Pinkerton’s work as a critic is marked by rigorous research and a rare predilection for the unexplored corners of film history. His dedication has resulted in bylines in such film-culture bigwigs as Sight & Sound, Artforum and Film Comment. He’s also carved out a niche as a creator of Blu-ray/DVD liner notes and audio commentary tracks for distributors like the Criterion Collection and Kino.

All of which brings us back to his book on Goodbye, Dragon Inn.

“Part of it was just thinking about what could sustain a book-length mediation,” Pinkerton says when he was approached by Firefly Press to contribute to its Decadent Editions series, which will feature 10 books on 10 films, one for every year in the 2000s. “I had to be sure not just that it was a movie that I liked and thought had things of interest to it in terms of style and approach but also seemed to encapsulate something about not only the time that it was made but also anticipated something about the tectonic changes that were going to be happening to movies in the years ahead. And Goodbye, Dragon Inn seemed particularly well suited in that regard because this is before the DCP (digital cinema package) change-over, before the rise of streaming giants. You still have this kind of unbroken thread going back to more or less the dawn of cinema and this consistent understanding what cinema-going is — when you go to a big room with a bunch of other people and some film is run through a projector.
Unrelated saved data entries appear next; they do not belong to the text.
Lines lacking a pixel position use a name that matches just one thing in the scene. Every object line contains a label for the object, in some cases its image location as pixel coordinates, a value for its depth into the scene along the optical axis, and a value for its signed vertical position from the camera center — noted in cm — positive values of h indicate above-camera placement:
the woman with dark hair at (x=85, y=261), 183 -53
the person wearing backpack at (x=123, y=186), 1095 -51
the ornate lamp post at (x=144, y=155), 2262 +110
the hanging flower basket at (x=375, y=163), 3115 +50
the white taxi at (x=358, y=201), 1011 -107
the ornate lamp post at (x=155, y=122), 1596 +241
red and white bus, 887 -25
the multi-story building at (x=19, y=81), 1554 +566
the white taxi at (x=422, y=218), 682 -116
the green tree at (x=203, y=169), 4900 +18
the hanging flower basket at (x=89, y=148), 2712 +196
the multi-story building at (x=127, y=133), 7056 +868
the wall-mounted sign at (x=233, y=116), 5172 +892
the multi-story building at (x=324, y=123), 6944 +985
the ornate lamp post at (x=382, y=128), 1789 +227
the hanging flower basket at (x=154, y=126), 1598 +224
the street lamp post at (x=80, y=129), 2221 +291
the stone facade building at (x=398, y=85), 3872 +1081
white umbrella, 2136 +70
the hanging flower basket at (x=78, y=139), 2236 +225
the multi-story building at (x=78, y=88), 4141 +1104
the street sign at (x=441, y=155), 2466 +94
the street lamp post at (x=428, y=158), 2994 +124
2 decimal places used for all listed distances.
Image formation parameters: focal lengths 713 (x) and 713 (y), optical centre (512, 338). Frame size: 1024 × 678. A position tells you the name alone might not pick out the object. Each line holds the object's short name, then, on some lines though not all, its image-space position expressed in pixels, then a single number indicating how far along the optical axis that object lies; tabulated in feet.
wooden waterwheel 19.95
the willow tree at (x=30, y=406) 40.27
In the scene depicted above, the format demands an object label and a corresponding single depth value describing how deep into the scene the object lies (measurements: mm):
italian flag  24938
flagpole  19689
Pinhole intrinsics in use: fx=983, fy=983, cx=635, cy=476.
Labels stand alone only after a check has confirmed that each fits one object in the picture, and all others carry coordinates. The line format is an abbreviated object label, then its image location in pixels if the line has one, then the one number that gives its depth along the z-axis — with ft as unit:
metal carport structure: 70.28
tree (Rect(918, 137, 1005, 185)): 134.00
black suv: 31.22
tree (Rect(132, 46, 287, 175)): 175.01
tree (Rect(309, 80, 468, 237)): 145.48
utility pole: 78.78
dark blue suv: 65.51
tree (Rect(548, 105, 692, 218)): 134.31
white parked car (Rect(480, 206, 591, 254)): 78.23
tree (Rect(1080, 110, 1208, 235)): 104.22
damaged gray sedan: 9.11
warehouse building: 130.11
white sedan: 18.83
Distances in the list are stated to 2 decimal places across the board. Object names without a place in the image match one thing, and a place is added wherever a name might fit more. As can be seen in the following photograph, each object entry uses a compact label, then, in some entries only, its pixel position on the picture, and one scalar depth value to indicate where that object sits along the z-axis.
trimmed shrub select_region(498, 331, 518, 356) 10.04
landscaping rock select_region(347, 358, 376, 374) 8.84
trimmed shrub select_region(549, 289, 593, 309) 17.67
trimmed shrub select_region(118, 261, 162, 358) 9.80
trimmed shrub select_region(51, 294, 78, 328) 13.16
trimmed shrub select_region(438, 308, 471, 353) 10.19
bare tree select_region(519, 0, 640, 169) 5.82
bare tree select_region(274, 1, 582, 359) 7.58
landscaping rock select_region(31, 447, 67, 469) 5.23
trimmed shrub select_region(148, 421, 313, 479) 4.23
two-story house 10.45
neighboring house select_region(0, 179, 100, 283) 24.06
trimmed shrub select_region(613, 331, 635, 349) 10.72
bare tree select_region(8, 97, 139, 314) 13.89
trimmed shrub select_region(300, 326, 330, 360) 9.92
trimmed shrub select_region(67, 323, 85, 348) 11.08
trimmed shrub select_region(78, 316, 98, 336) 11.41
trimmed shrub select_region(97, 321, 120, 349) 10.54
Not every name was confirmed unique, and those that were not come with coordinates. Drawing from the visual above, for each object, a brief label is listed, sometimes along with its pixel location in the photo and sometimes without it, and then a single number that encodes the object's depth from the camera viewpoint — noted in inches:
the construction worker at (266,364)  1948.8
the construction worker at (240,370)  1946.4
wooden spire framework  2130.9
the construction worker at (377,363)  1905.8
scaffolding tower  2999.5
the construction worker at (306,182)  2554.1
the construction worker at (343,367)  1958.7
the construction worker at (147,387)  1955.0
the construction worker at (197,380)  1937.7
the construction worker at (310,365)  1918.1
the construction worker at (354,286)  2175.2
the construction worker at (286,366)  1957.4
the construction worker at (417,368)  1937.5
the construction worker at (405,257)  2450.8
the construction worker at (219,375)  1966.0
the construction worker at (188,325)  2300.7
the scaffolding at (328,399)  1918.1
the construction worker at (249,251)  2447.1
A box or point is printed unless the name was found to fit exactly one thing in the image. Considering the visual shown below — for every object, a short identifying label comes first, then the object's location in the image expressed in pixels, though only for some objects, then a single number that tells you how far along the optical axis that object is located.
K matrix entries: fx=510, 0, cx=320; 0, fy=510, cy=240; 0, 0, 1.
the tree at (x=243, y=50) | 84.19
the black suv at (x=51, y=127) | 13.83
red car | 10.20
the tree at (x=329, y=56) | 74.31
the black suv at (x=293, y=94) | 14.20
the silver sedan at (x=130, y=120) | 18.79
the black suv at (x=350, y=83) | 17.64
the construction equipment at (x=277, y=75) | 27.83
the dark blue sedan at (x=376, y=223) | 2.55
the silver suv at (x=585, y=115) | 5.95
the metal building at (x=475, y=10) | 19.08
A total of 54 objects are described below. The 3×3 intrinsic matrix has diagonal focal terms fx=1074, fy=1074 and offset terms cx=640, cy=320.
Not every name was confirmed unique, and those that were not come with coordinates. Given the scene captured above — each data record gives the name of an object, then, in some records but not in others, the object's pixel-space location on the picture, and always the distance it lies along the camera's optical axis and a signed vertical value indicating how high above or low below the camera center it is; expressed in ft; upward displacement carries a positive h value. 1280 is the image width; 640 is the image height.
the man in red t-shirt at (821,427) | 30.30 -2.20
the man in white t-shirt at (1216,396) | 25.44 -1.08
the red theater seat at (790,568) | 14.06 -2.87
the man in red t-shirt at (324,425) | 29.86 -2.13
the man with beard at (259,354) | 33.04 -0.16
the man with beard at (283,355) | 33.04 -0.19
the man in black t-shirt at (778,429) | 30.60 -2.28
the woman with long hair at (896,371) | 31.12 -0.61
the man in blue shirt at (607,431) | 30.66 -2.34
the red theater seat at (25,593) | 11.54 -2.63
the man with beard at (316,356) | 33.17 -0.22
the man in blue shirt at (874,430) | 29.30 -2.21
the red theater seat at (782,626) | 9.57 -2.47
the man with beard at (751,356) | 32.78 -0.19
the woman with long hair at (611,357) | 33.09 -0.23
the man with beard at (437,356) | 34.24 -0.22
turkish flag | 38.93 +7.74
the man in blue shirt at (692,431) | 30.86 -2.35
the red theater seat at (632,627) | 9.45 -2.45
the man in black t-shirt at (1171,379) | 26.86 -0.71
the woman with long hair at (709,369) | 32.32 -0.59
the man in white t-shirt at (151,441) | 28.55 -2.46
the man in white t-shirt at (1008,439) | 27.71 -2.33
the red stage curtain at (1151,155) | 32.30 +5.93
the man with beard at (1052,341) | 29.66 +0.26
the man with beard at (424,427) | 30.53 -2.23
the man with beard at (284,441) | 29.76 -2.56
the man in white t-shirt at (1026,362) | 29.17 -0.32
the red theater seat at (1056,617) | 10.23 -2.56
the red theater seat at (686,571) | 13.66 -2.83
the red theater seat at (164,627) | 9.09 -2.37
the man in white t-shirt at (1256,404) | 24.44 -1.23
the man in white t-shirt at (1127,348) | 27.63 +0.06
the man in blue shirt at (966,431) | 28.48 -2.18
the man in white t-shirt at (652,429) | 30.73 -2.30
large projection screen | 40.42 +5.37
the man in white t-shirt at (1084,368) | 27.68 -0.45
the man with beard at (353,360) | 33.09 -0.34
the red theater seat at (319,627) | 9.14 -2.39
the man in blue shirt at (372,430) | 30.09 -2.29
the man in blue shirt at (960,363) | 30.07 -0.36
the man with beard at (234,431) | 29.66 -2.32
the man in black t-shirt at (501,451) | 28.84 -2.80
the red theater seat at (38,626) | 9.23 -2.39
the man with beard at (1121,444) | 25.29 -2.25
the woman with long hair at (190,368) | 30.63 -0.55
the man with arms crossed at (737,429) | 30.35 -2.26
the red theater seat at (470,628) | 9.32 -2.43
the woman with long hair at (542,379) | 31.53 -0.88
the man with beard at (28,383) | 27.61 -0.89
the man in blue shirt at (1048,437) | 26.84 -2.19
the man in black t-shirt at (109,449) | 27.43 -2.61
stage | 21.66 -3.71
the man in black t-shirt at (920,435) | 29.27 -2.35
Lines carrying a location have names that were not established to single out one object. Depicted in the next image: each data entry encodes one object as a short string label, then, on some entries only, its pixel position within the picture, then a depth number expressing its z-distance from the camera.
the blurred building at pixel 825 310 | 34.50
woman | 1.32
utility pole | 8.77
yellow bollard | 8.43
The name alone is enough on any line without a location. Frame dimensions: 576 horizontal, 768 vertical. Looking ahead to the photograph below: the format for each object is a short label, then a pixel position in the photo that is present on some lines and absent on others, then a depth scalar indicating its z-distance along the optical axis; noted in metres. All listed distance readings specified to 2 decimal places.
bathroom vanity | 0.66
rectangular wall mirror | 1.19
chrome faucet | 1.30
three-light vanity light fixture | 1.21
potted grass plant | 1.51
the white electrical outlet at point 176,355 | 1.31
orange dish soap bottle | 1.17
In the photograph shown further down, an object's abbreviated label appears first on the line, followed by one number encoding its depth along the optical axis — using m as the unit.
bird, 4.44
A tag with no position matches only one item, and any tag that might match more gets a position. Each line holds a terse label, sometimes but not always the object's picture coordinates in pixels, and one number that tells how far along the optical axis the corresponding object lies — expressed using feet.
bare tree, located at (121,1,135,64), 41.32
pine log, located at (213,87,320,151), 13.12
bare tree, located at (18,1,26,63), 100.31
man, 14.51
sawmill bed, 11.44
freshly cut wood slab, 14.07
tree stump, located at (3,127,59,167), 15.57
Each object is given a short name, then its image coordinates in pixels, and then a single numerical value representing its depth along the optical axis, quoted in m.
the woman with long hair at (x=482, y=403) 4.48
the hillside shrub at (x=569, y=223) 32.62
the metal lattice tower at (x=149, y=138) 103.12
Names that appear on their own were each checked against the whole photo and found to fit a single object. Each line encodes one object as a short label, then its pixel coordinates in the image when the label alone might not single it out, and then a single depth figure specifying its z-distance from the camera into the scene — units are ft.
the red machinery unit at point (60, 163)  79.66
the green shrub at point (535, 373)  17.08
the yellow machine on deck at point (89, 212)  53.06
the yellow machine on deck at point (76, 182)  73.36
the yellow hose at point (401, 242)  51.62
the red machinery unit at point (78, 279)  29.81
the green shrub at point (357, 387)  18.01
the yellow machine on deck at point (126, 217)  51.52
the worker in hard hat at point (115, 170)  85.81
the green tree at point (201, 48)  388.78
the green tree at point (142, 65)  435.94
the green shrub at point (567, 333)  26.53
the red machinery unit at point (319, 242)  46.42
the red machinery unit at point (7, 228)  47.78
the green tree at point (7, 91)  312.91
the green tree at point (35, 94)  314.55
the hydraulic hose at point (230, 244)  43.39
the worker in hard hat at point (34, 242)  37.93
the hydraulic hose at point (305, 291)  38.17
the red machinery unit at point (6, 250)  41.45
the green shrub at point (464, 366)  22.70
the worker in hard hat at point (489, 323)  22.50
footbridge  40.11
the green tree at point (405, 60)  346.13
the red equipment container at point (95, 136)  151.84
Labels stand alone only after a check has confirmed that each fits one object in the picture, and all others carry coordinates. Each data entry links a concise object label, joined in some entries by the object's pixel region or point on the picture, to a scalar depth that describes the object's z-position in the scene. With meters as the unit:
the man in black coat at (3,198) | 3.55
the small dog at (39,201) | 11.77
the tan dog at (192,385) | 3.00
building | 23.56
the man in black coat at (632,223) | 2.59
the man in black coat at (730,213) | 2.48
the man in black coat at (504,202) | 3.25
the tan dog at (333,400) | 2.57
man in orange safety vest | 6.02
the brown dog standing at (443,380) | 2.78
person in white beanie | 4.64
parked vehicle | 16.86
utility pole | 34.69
“Well ahead of the curve, I think Tsai maybe intuited that this was going to change enormously,” Pinkerton continues. “Of course, there had been all sort of ruptures and changes, which were reflected in his movie, but in representing those changes, I think he also suggests that continuity of change. And that gave me a lot of grist for the mill and space to branch off into different directions.”

And, as movie theaters begin to reopen and we go back to some sort of “normal,” Pinkerton hopes we gain a new appreciation for how vital an experience moviegoing can and should be — especially in the realm of independent film entities and those who support them.

“It’s possibly a totally delusional thing but I think there is an enormous amount of possibility for positive action in the months ahead if people remember the importance of these communal undertakings and come back with some real feeling of how fragile they are and how they can be taken away.”